También fueron detenidos los generales Aguilera y Domingo Batet, acusados de participar o colaborar con los sectores opositores al régimen.
Mientras tanto, los reyes españoles continuaban desarrollando actividades oficiales en Francia, donde fueron recibidos con honores y participaron de las tradicionales carreras hípicas de Longchamp.
Triunfos argentinos en las páginas deportivas
La sección deportiva traía buenas noticias para el deporte argentino.
Desde Inglaterra se informaba que el equipo de polo La Pampa había derrotado por 12 a 5 al conjunto de Scopwicks, confirmando el prestigio internacional que ya tenía el polo argentino en aquellos años.
En cambio, la jornada fue adversa para el tenis nacional. En Wimbledon, el británico Ritchie superó al argentino Obarrio por 6-3 y 6-1, en uno de los encuentros correspondientes al tradicional campeonato inglés.
Otras noticias del mundo
La edición del 28 de junio de 1926 también reflejaba la diversidad de acontecimientos que ocupaban la agenda internacional.
En Portugal continuaban las tensiones dentro del gobierno surgido tras el reciente golpe militar. Los cables hablaban de diferencias entre el general Gomes da Costa y sectores de la guarnición de Sacavem, generando un escenario político que era descrito como “muy confuso”.
Desde Londres llegaban noticias sobre el debate en torno a la jornada laboral de ocho horas en las minas británicas. El ministro de Trabajo defendía la iniciativa argumentando que permitiría aumentar la productividad y eventualmente mejorar los salarios de los trabajadores.

En Shanghái, unas 14.000 obreras de fábricas de seda protagonizaban una huelga en reclamo de mejoras salariales.

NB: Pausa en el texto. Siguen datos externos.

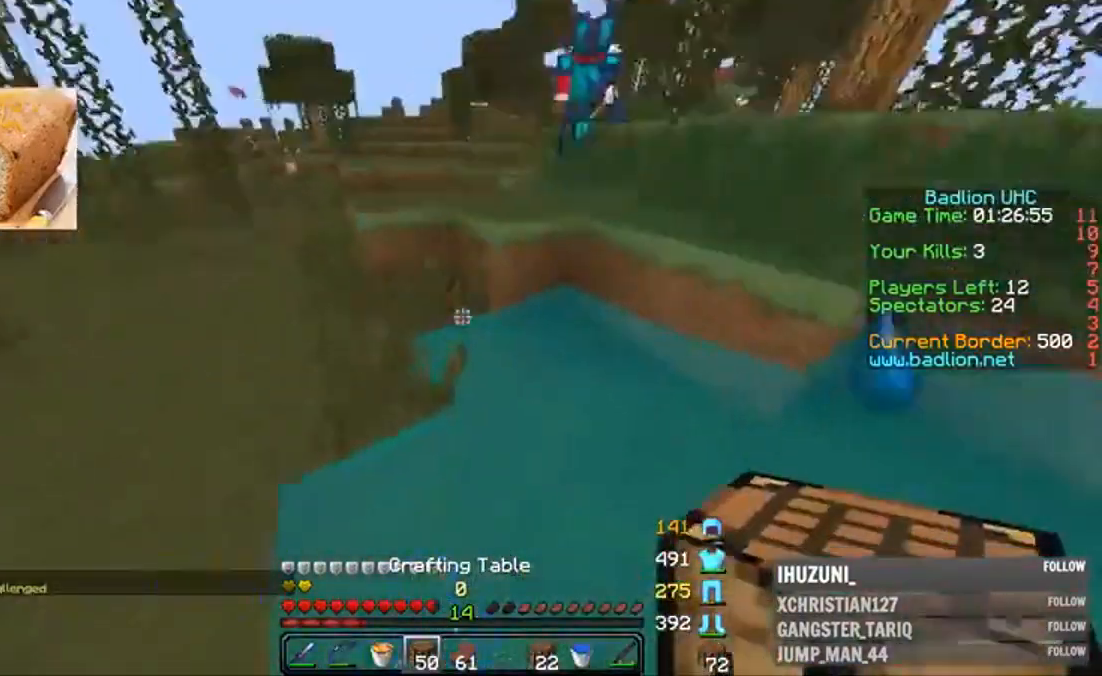
{"keys": ["a", "w"], "mouse": [], "events": [[33, "d", "down"], [200, "a", "down"], [200, "d", "up"]]}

Según los despachos, se habían producido enfrentamientos con la policía y daños en distintos establecimientos industriales.
La ciudad belga de Amberes sufría las consecuencias de un importante incendio portuario que destruyó 1.500 bultos de lana, mientras que en Alemania el presidente Paul von Hindenburg donaba 200.000 marcos para asistir a las víctimas de las grandes inundaciones provocadas por el desborde de varios ríos.
Por último, desde Roma se informaba sobre un nuevo avance del régimen fascista italiano. Benito Mussolini celebraba la aprobación definitiva de la nueva ley sindical, considerada por el gobierno como una de las reformas más importantes de la época.
Así, mediante una sucesión de cables telegráficos llegados desde Europa, África, Asia y América, los lectores santafesinos podían conocer en una sola jornada las aventuras de exploradores polares, los desafíos de la aviación, las crisis políticas, los desastres naturales y los acontecimientos deportivos que moldeaban el mundo de 1926.